We concur with the reasoning of the learned First Court that an illegal order cannot be a foundation for making subsequent illegal order, but we do not find any ex facie illegality in giving employment to individuals who may have had made delayed application for compassionate appointment on the basis of the Circular of 2012. If the coal company is consistently following a policy of considering fresh representations after coming into operation of the Circular of 2012 by extending the time for consideration of plea of compassionate appointment by the dependents of the deceased employee, a deviation cannot be made in a single case. We hold so particularly since the Circular of 2012 does not lay down any time limit within which fresh application is required to be made upon coming into operation of the said Circular. There is no cut-off date for making fresh representation. In such a situation the practice adopted by the coal company would have to be adhered to in the absence of specific circular or office instruction to that effect. We accordingly set aside the judgment under appeal and direct the appropriate authority of the CCL to reconsider the appellant’s case.
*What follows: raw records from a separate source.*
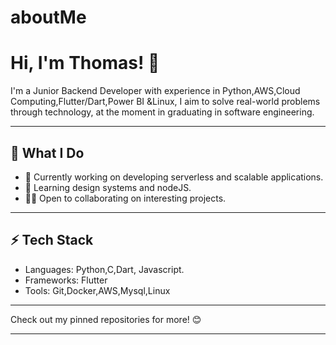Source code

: # aboutMe
# Hi, I'm Thomas! 👋

I'm a Junior Backend Developer with experience in Python,AWS,Cloud Computing,Flutter/Dart,Power BI &Linux, I aim to solve real-world problems through technology, at the moment in graduating in software engineering.

---

## 💼 What I Do
- 🔭 Currently working on developing serverless and scalable applications.
- 🌱 Learning design systems and nodeJS.
- 👨‍💻 Open to collaborating on interesting projects.

---

## ⚡ Tech Stack
- Languages: Python,C,Dart, Javascript.
- Frameworks: Flutter
- Tools: Git,Docker,AWS,Mysql,Linux

---

Check out my pinned repositories for more! 😊

---
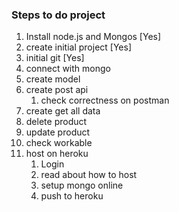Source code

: ### Steps to do project

1. Install node.js and  Mongos [Yes]
2. create initial project [Yes]
3. initial git [Yes]
4. connect with mongo
5. create model
6. create post api
    1. check correctness on postman
7. create get all data
8. delete product
9. update product
10. check workable
11. host on heroku
    1. Login
    2. read about how to host
    3. setup mongo online
    4. push to heroku
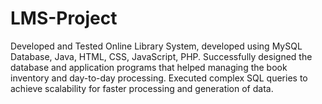 # LMS-Project
Developed and Tested Online Library System, developed using MySQL Database, Java, HTML, CSS, JavaScript, PHP. Successfully designed the database and application programs that helped managing the book inventory and day-to-day processing. Executed complex SQL queries to achieve scalability for faster processing and generation of data.
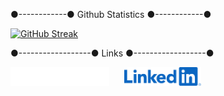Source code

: ●------------● Github Statistics ●------------●

[![GitHub Streak](http://github-readme-streak-stats.herokuapp.com?user=NoursInDev&theme=dark&background=000000)](https://git.io/streak-stats) 

●------------------● Links ●------------------●

<footer>
<a href="https://discord.gg/3KcSjEWNx6" target="blank"><img align="center" src="discord.svg" alt="https://discord.gg/3KcSjEWNx6" height="30"/></a>&nbsp;&nbsp;&nbsp;&nbsp;&nbsp;
<a href="https://www.linkedin.com/in/tanguy-branellec-7255192b1/" target="blank"><img align="center" src="linkedin.svg" alt="https://www.linkedin.com/in/tanguy-branellec-7255192b1/" height="30"/></a>&nbsp;&nbsp;&nbsp;&nbsp;&nbsp;
</p>
</footer>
Such reconsideration shall be made in terms of the 2012 circular. On points on which the circular is silent, the practise being followed by the coal company shall be applied. This exercise shall be completed within a period of 12 weeks from the date of communication of this order upon giving the appellant an opportunity of hearing. We keep open the question of the appellant having crossed the age bar. That issue shall be considered by CCL as per the prevailing norms. 10. The appeal stands disposed of in the above terms. There shall be no order as to costs.